И тогда случилось невозможное.
Из далеких, неведомых глубин пришел ответ.
Сначала это была едва уловимая вибрация, дрожь в воде. Затем – еще один гул. Глубокий, как его собственный, но другой. Более древний, с иным ритмом. Он не повторял его песню. Он отвечал на нее. В его звуках было понимание. Признание.
Вон замер, его огромное сердце пропустило удар. Это был не эхо. Это был другой кит.
Он послал новый импульс – образ одинокой пчелы на подоконнике. Ответный гул принес чувство глубокого одиночества под холодными звездами, одиночества другого существа, которое тоже считало себя последним в мире.
Они не приближались друг к другу. Мили океана разделяли их. Но в тот миг они были ближе, чем любые существа на земле. Две потерянные души, нашедшие друг друга в акустическом храме океана.

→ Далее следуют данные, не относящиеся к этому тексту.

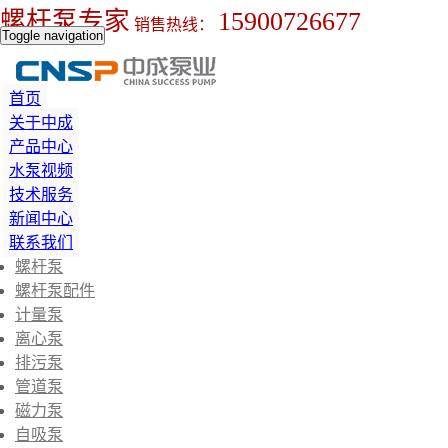
螺杆泵专家
15900726677
销售热线：
Toggle navigation
首页
关于中成
产品中心
水泵视频
技术服务
新闻中心
联系我们
螺杆泵
螺杆泵配件
计量泵
离心泵
排污泵
管道泵
磁力泵
自吸泵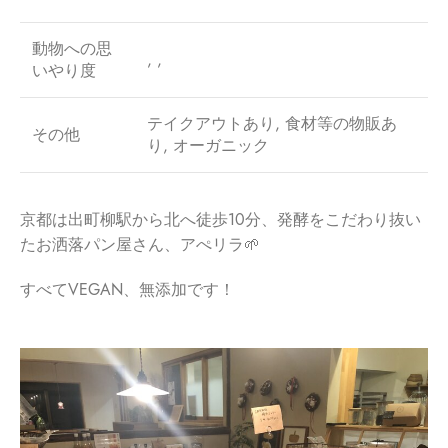
動物への思
, ,
いやり度
テイクアウトあり, 食材等の物販あ
その他
り, オーガニック
京都は出町柳駅から北へ徒歩10分、発酵をこだわり抜い
たお洒落パン屋さん、アぺリラ🌱
すべてVEGAN、無添加です！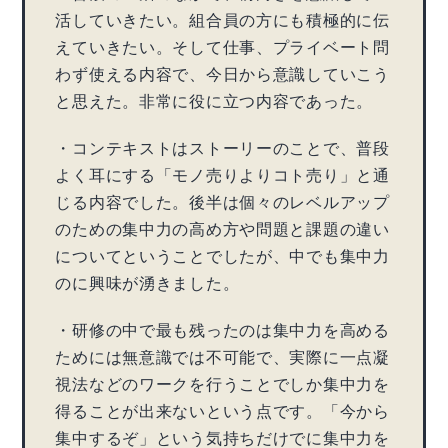
活していきたい。組合員の方にも積極的に伝
えていきたい。そして仕事、プライベート問
わず使える内容で、今日から意識していこう
と思えた。非常に役に立つ内容であった。
・コンテキストはストーリーのことで、普段
よく耳にする「モノ売りよりコト売り」と通
じる内容でした。後半は個々のレベルアップ
のための集中力の高め方や問題と課題の違い
についてということでしたが、中でも集中力
のに興味が湧きました。
・研修の中で最も残ったのは集中力を高める
ためには無意識では不可能で、実際に一点凝
視法などのワークを行うことでしか集中力を
得ることが出来ないという点です。「今から
集中するぞ」という気持ちだけでに集中力を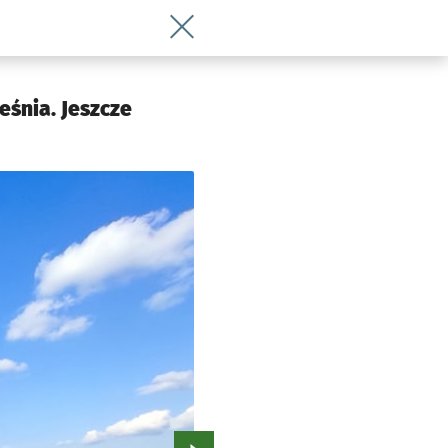
Wróć do artykułu Szybowcowe popisy n
śnia. Jeszcze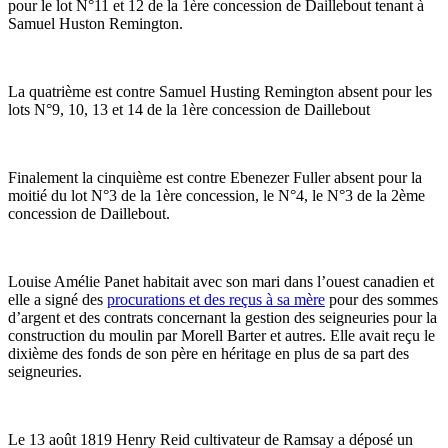
pour le lot N°11 et 12 de la 1ère concession de Daillebout tenant à
Samuel Huston Remington.
La quatrième est contre Samuel Husting Remington absent pour les
lots N°9, 10, 13 et 14 de la 1ère concession de Daillebout
Finalement la cinquième est contre Ebenezer Fuller absent pour la
moitié du lot N°3 de la 1ère concession, le N°4, le N°3 de la 2ème
concession de Daillebout.
Louise Amélie Panet habitait avec son mari dans l’ouest canadien et
elle a signé des
procurations et des reçus à sa mère
pour des sommes
d’argent et des contrats concernant la gestion des seigneuries pour la
construction du moulin par Morell Barter et autres. Elle avait reçu le
dixième des fonds de son père en héritage en plus de sa part des
seigneuries.
Le 13 août 1819 Henry Reid cultivateur de Ramsay a déposé un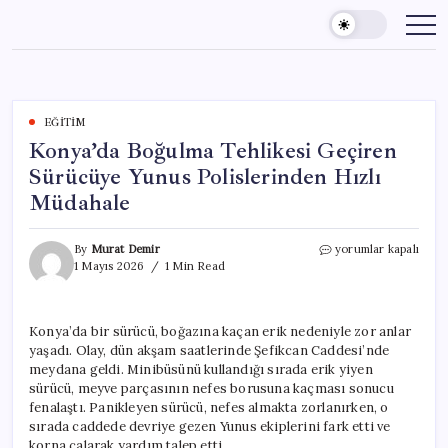
Skip
to
content
EĞITIM
Konya’da Boğulma Tehlikesi Geçiren
Sürücüye Yunus Polislerinden Hızlı
Müdahale
Konya’da
By
Murat Demir
yorumlar kapalı
Boğulma
1 Mayıs 2026
1 Min Read
Tehlikesi
Geçiren
Sürücüye
Konya’da bir sürücü, boğazına kaçan erik nedeniyle zor anlar
Yunus
yaşadı. Olay, dün akşam saatlerinde Şefikcan Caddesi’nde
Polislerinden
Hızlı
meydana geldi. Minibüsünü kullandığı sırada erik yiyen
Müdahale
sürücü, meyve parçasının nefes borusuna kaçması sonucu
için
fenalaştı. Panikleyen sürücü, nefes almakta zorlanırken, o
sırada caddede devriye gezen Yunus ekiplerini fark etti ve
korna çalarak yardım talep etti.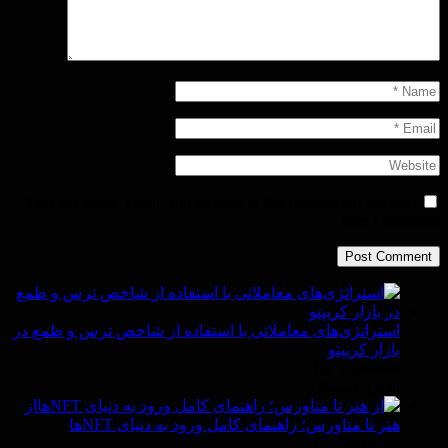
Save my name, email, and website in this browser for the next
time I comment.
استراتژی‌های معاملاتی با استفاده از شاخص ترس و طمع در
بازار کریپتو
By Vittaverse
In ارز دیجیتال
از
هنر تا متاورس؛ راهنمای کامل ورود به دنیای NFTها
By Vittaverse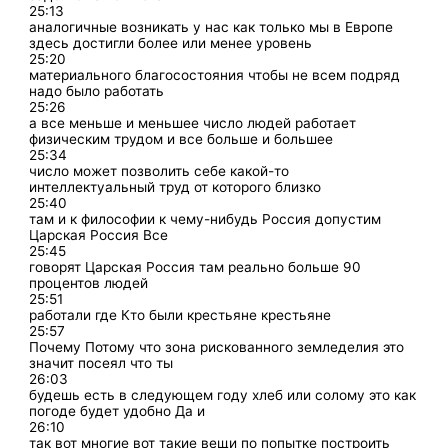
25:13
аналогичные возникать у нас как только мы в Европе
здесь достигли более или менее уровень
25:20
материального благосостояния чтобы не всем подряд
надо было работать
25:26
а все меньше и меньшее число людей работает
физическим трудом и все больше и большее
25:34
число может позволить себе какой-то
интеллектуальный труд от которого близко
25:40
там и к философии к чему-нибудь Россия допустим
Царская Россия Все
25:45
говорят Царская Россия там реально больше 90
процентов людей
25:51
работали где Кто были крестьяне крестьяне
25:57
Почему Потому что зона рискованного земледелия это
значит посеял что ты
26:03
будешь есть в следующем году хлеб или солому это как
погоде будет удобно Да и
26:10
так вот многие вот такие вещи по попытке построить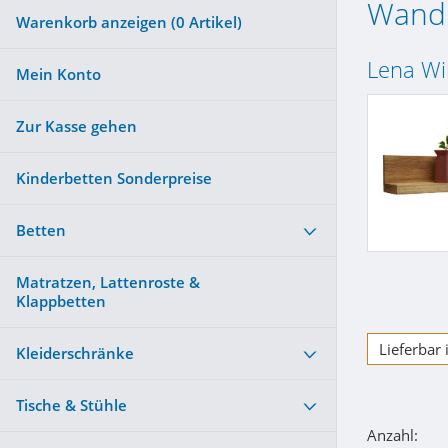
Wandb
Warenkorb anzeigen (
0
Artikel)
Lena Wi
Mein Konto
Zur Kasse gehen
Kinderbetten Sonderpreise
Betten
Matratzen, Lattenroste &
Klappbetten
Lieferbar
Kleiderschränke
Tische & Stühle
Anzahl: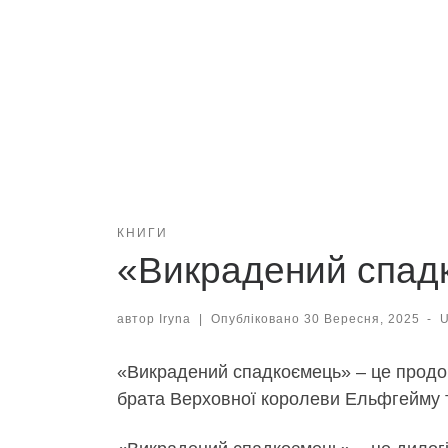
КНИГИ
«Викрадений спадко
автор
Iryna
|
Опубліковано
30 Вересня, 2025
-
«Викрадений спадкоємець» – це продов
брата Верховної королеви Ельфгейму т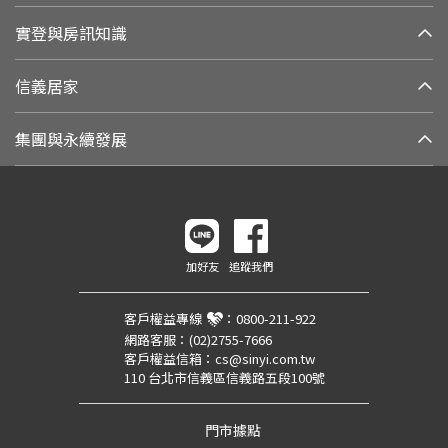
實登與房訊知識
信義居家
集團與永續發展
加好友
追蹤我們
客戶權益專線
：
0800-211-922
網路客服：
(02)2755-7666
客戶權益信箱：
cs@sinyi.com.tw
110 台北市信義區信義路五段100號
門市據點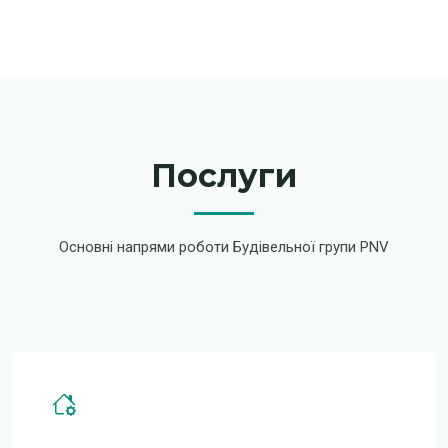
Послуги
Основні напрями роботи Будівельної групи PNV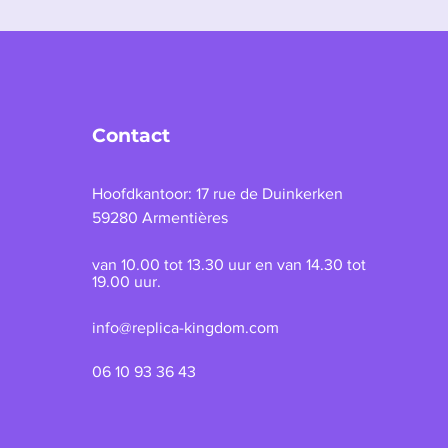
Contact
Hoofdkantoor: 17 rue de Duinkerken
59280 Armentières
van 10.00 tot 13.30 uur en van 14.30 tot
19.00 uur.
info@replica-kingdom.com
06 10 93 36 43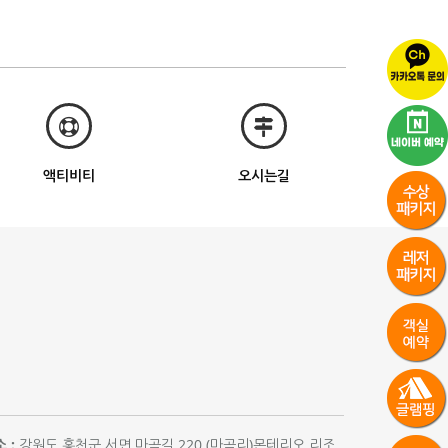
액티비티
오시는길
 :
강원도 홍천군 서면 마곡길 220 (마곡리)몬테리오 리조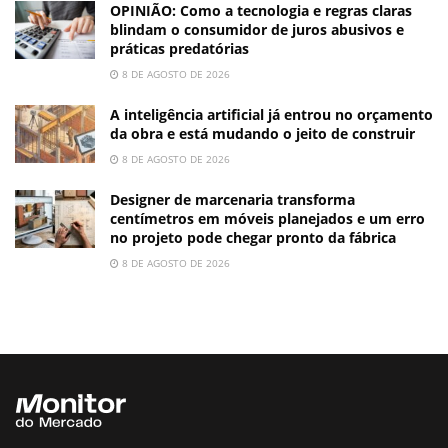
OPINIÃO: Como a tecnologia e regras claras
blindam o consumidor de juros abusivos e
práticas predatórias
8 DE AGOSTO DE 2026
A inteligência artificial já entrou no orçamento
da obra e está mudando o jeito de construir
8 DE AGOSTO DE 2026
Designer de marcenaria transforma
centímetros em móveis planejados e um erro
no projeto pode chegar pronto da fábrica
8 DE AGOSTO DE 2026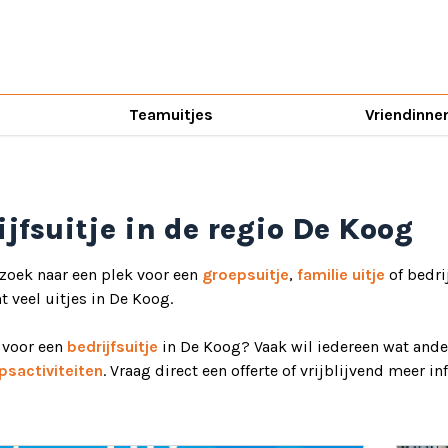
Teamuitjes
Vriendinne
ijfsuitje in de regio De Koog
 zoek naar een plek voor een
groepsuitje
,
familie uitje
of bedri
ht veel uitjes in De Koog.
d voor een
bedrijfsuitje
in De Koog? Vaak wil iedereen wat ander
psactiviteiten
. Vraag direct een offerte of vrijblijvend meer i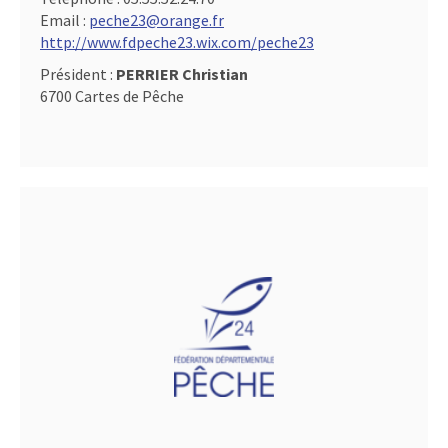
Email :
peche23@orange.fr
http://www.fdpeche23.wix.com/peche23
Président :
PERRIER Christian
6700 Cartes de Pêche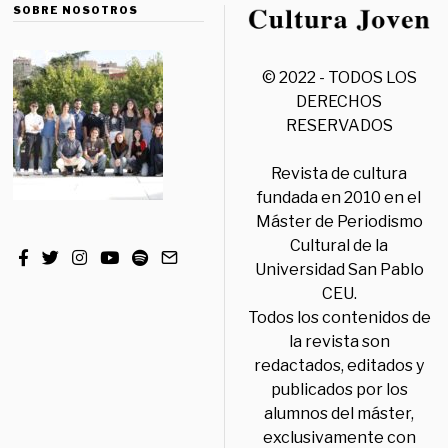
SOBRE NOSOTROS
© 2022 - TODOS LOS
DERECHOS
RESERVADOS
Revista de cultura
fundada en 2010 en el
Máster de Periodismo
Cultural de la
Universidad San Pablo
CEU.
Todos los contenidos de
la revista son
redactados, editados y
publicados por los
alumnos del máster,
exclusivamente con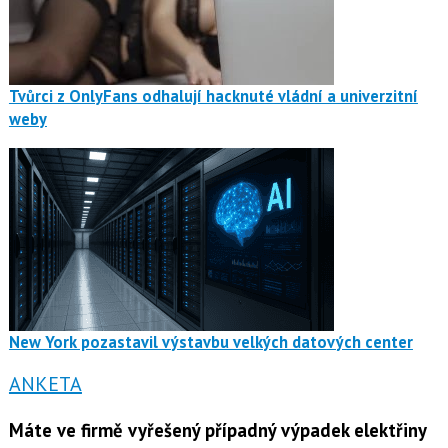
Tvůrci z OnlyFans odhalují hacknuté vládní a univerzitní
weby
New York pozastavil výstavbu velkých datových center
ANKETA
Máte ve firmě vyřešený případný výpadek elektřiny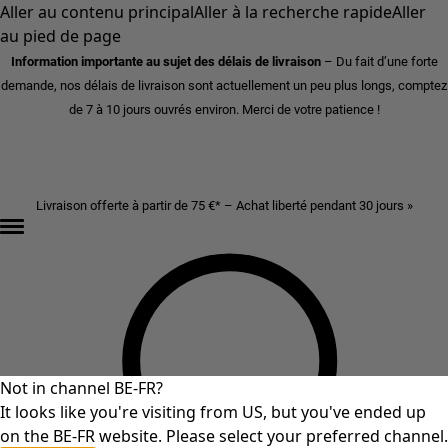
Aller au contenu principal
Aller à la recherche rapide
Aller
au pied de page
Information importante au sujet des délais de livraison
– Du fait d’une forte
demande, nos délais de livraison sont actuellement un peu plus longs, comptez
de 7 à 10 jours ouvrés environ. Merci de votre patience !
Livraison offerte à partir de 75 €* – Achat liberté pendant 30 jours »
Not in channel BE-FR?
It looks like you're visiting from US, but you've ended up
on the BE-FR website. Please select your preferred channel.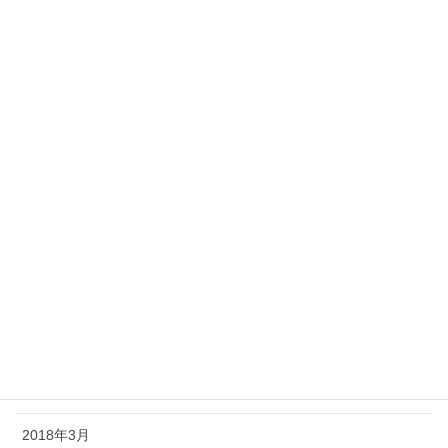
2019年2月
2019年1月
2018年11月
2018年10月
2018年9月
2018年8月
2018年7月
2018年6月
2018年5月
2018年4月
2018年3月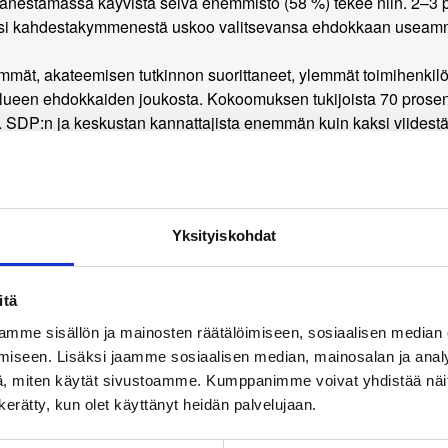
änestämässä käyvistä selvä enemmistö (58 %) tekee niin. 2–3 
ksi kahdestakymmenestä uskoo valitsevansa ehdokkaan useamm
mmät, akateemisen tutkinnon suorittaneet, ylemmät toimihenkilöt,
ueen ehdokkaiden joukosta. Kokoomuksen tukijoista 70 prosent
 SDP:n ja keskustan kannattajista enemmän kuin kaksi viides
en joukosta.
koko tutkimusosio.
Yksityiskohdat
en toteutus.
KAKS – Kunnallisalan kehittämissäätiön tutkimukse
avalla 2.–7.12.2022. Haastatteluja tehtiin yhteensä 1.029. Vas
ta lukuun ottamatta. Tutkimuksen tulosten virhemarginaali on 
itä
ksikköä suuntaansa.
mme sisällön ja mainosten räätälöimiseen, sosiaalisen median
iseen. Lisäksi jaamme sosiaalisen median, mainosalan ja analy
ja: Asiamies Antti Mykkänen, 0400-570087.
, miten käytät sivustoamme. Kumppanimme voivat yhdistää näitä t
n kerätty, kun olet käyttänyt heidän palvelujaan.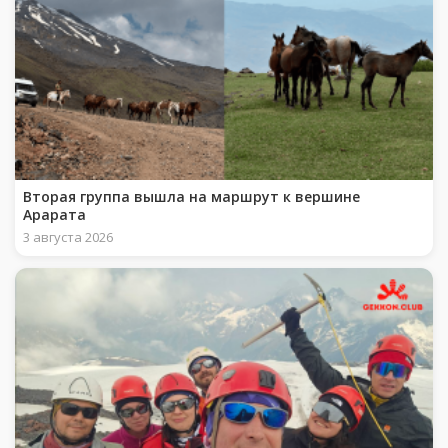
Вторая группа вышла на маршрут к вершине
Арарата
3 августа 2026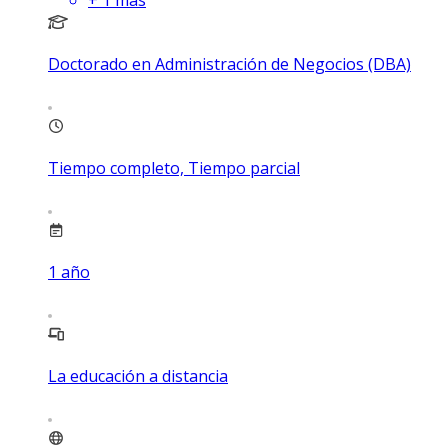
Doctorado en Administración de Negocios (DBA)
Tiempo completo, Tiempo parcial
1
año
La educación a distancia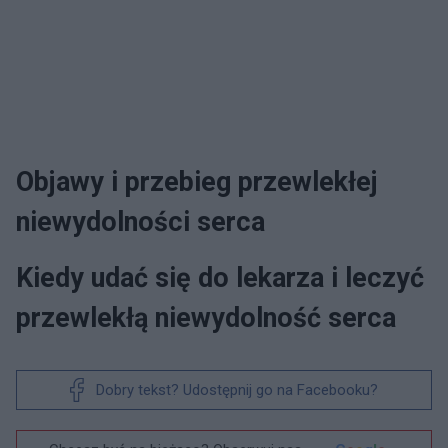
Objawy i przebieg przewlekłej
niewydolności serca
Kiedy udać się do lekarza i leczyć
przewlekłą niewydolność serca
Dobry tekst? Udostępnij go na Facebooku?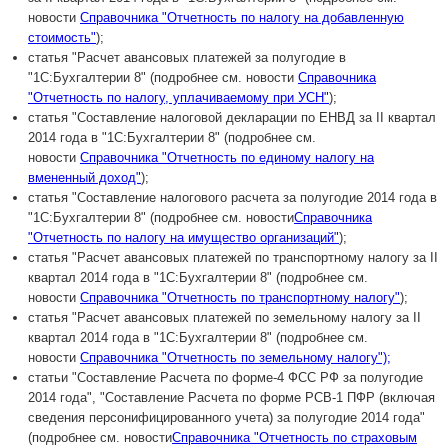
новости
Справочника "Отчетность по налогу на добавленную
стоимость"
);
статья "Расчет авансовых платежей за полугодие в
"1С:Бухгалтерии 8" (подробнее см. новости
Справочника
"Отчетность по налогу, уплачиваемому при УСН"
);
статья "Составление налоговой декларации по ЕНВД за II квартал
2014 года в "1С:Бухгалтерии 8" (подробнее см.
новости
Справочника "Отчетность по единому налогу на
вмененный доход"
);
статья "Составление налогового расчета за полугодие 2014 года в
"1С:Бухгалтерии 8" (подробнее см. новости
Справочника
"Отчетность по налогу на имущество организаций"
);
статья "Расчет авансовых платежей по транспортному налогу за II
квартал 2014 года в "1С:Бухгалтерии 8" (подробнее см.
новости
Справочника "Отчетность по транспортному налогу"
);
статья "Расчет авансовых платежей по земельному налогу за II
квартал 2014 года в "1С:Бухгалтерии 8" (подробнее см.
новости
Справочника "Отчетность по земельному налогу");
статьи "Составление Расчета по форме-4 ФСС РФ за полугодие
2014 года", "Составление Расчета по форме РСВ-1 ПФР (включая
сведения персонифицированного учета) за полугодие 2014 года"
(подробнее см. новости
Справочника "Отчетность по страховым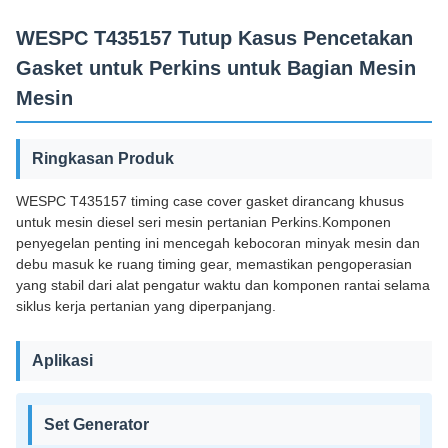
WESPC T435157 Tutup Kasus Pencetakan
Gasket untuk Perkins untuk Bagian Mesin
Mesin
Ringkasan Produk
WESPC T435157 timing case cover gasket dirancang khusus
untuk mesin diesel seri mesin pertanian Perkins.Komponen
penyegelan penting ini mencegah kebocoran minyak mesin dan
debu masuk ke ruang timing gear, memastikan pengoperasian
yang stabil dari alat pengatur waktu dan komponen rantai selama
siklus kerja pertanian yang diperpanjang.
Aplikasi
Set Generator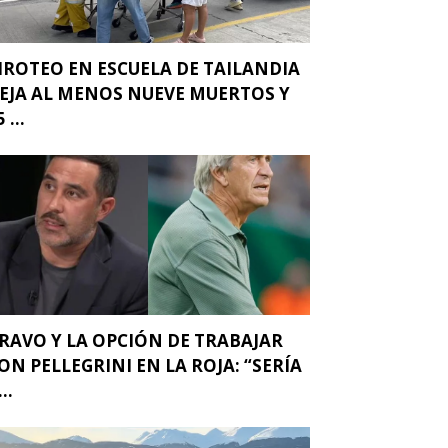
IROTEO EN ESCUELA DE TAILANDIA
EJA AL MENOS NUEVE MUERTOS Y
 ...
RAVO Y LA OPCIÓN DE TRABAJAR
ON PELLEGRINI EN LA ROJA: “SERÍA
..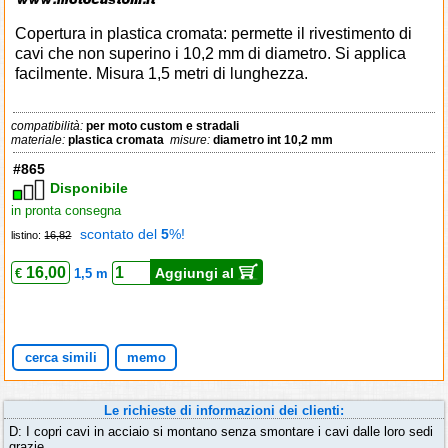
Copertura in plastica cromata: permette il rivestimento di
cavi che non superino i 10,2 mm di diametro. Si applica
facilmente. Misura 1,5 metri di lunghezza.
compatibilità:
per moto custom e stradali
materiale:
plastica cromata
misure:
diametro int 10,2 mm
#865
Disponibile
in pronta consegna
scontato del
5
%!
listino:
16,82
16,00
Aggiungi al
€
1,5 m
cerca simili
memo
Le richieste di informazioni dei clienti:
D: I copri cavi in acciaio si montano senza smontare i cavi dalle loro sedi
grazie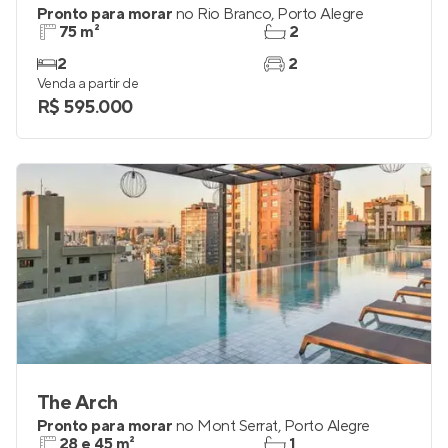
Paulino Teixeira
Pronto para morar
no
Rio Branco
,
Porto Alegre
75 m²
2
2
2
Venda a partir de
R$ 595.000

Их диалог длился несколько часов. Они не обменивались фактами. Они обменивались состояниями души. Грустью. Тихой радостью узнавания. И, в конце концов, надеждой.
Когда первый луч солнца тронул горизонт, незнакомец прислал прощальный гул – образ далекого, но неотвратимого пути. И исчез в синеве.
Вон остался один. Но одиночество его больше не душило. Оно было наполнено эхом другой песни. Он дал клятву червяку в грязи – и сдержал ее. Он нашел способ говорить. И мир, огромный и безразличный, ответил ему.
Он развернул свое исполинское тело и продолжил путь. Но теперь он плыл не в пустоту. Он плыл навстречу новому дню, зная, что где-то там, в бездне, есть кто-то, кто слышит его песню. И это меняло все.